The teenagers are his and therefore his responsibility. The house is also his and therefore also theirs.
Presumably he asked you to live with him/them, not to take on joint ownership of the house. Therefore the house insurance isn't your responsibility, along with anything that goes wrong with the house, including the appliances - as these are his responsibility.
His kids are there quite a bit, from the sounds of it. I would not expect a partner of mine to pay 50/50 towards the running of a house that was also my children's part-time home.
It does look like you're simply sharing his expenses with no benefit to you whatsoever.
I'm a single mother, with children so obviously my children are here the majority of the time when not at their dads.
Let's say my kids are at their dads the same amount as your partner's kids are with him - 1/3. This would mean they are with me 2/3 of the time. I would not expect my future partner who was not their parent to pay 50/50 of the running of our home if he was living with us, because the children are not his and not his responsibility, nor does he have any financial investment in our house.

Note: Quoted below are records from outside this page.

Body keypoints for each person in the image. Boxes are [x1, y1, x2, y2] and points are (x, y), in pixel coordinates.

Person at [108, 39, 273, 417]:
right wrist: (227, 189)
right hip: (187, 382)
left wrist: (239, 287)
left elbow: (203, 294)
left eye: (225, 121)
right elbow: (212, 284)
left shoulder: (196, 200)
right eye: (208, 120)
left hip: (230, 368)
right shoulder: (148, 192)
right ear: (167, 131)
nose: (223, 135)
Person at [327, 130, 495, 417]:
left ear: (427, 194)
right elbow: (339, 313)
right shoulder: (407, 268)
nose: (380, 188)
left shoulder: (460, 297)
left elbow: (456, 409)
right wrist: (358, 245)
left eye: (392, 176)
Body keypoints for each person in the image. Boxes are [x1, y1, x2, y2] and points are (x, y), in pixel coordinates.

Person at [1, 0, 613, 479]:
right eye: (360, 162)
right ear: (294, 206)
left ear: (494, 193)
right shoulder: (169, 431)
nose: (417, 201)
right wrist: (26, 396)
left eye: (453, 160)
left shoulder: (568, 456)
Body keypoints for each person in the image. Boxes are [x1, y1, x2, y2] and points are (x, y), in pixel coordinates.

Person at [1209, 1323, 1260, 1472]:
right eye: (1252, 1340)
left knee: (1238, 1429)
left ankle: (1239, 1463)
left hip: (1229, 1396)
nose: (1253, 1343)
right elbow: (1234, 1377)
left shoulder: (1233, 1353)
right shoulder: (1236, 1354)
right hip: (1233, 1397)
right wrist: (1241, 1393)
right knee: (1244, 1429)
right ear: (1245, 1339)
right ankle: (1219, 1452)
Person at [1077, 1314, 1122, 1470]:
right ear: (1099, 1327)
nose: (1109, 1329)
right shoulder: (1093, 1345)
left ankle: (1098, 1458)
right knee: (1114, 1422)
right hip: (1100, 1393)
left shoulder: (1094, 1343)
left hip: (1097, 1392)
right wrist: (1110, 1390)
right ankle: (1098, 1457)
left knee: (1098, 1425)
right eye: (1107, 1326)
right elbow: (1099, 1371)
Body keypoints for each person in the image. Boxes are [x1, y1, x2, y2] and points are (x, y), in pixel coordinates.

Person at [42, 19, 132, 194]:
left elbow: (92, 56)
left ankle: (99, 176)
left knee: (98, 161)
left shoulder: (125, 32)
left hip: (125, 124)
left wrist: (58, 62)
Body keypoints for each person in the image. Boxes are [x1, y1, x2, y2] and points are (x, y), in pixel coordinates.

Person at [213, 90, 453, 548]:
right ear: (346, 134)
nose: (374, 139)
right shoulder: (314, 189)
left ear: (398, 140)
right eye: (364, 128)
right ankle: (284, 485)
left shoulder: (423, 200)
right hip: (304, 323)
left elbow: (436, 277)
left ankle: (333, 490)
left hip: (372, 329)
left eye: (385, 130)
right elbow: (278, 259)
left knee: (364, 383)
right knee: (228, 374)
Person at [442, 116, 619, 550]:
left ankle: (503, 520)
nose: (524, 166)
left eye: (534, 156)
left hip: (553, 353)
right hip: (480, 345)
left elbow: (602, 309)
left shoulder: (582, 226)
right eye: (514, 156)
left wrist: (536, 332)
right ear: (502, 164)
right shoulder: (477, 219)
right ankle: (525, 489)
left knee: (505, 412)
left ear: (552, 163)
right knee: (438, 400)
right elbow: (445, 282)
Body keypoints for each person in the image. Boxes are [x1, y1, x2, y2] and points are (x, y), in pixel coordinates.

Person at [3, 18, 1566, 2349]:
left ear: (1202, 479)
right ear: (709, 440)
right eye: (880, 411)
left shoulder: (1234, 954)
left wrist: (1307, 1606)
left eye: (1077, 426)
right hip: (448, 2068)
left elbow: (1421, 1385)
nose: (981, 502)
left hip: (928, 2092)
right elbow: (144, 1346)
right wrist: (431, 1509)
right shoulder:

Whether it's their main home or their part time home, it's still the children's home. Therefore, this part needs to be covered by their parents whose house it is, not you.
It's only pedantic if the parent responsible for them doesn't see this obvious flaw when wanting to charge you 50% of the running of their home.
How about this:
Let's say he owns a huge castle with 85 bedrooms - there is no mortgage on it as it's been in his family for generations. It would cost a fortune to run, certainly much more than any normal house. But it's his investment and has a lot to gain from it eventually.
So there he is bumbling around in his castle with his two teenagers who like to spend 1/3 of their time there and the rest at their mum's. How he affords to run his castle is his business, but he manages.
He eventually meets a lovely lady who lives in a small house. She only has to pay the smallest bills in her house as her consumption is minimal due to only her living there.
Castle man eventually declares he has fallen in love with her and asks her to move in with him. He says she needs to pay half of everything if she agrees to move in.
Q1. Should she be responsible for 50% of the running of her boyfriends castle?
His property is obviously much larger than her house she owns. Living in his castle has no benefit to her whatsoever, and moving in would not automatically mean she owns part of it, which means has no investment in it.
He is adamant she should pay half of the cost of the castle even if it means she pays out more than what it costs her to live in her current house. She also has to pay half of the council tax, property insurance and utilities.
As she thinks about it, she realises that living in a property of that size is of no benefit to her and she has no interest in it, so she begins to wonder why castle man wants her to stump up 50% of the costs of running his castle?
Is he taking advantage of her, or is he being fair?
I personally think she should only pay a contribution to the amenities that have increased due to her taking up residence there, so heating, gas, water and food.
She already has a firm idea what she costs in relation to these, as running her own home will reflect thrse costs beautifully. She should certainly not be paying any more than that.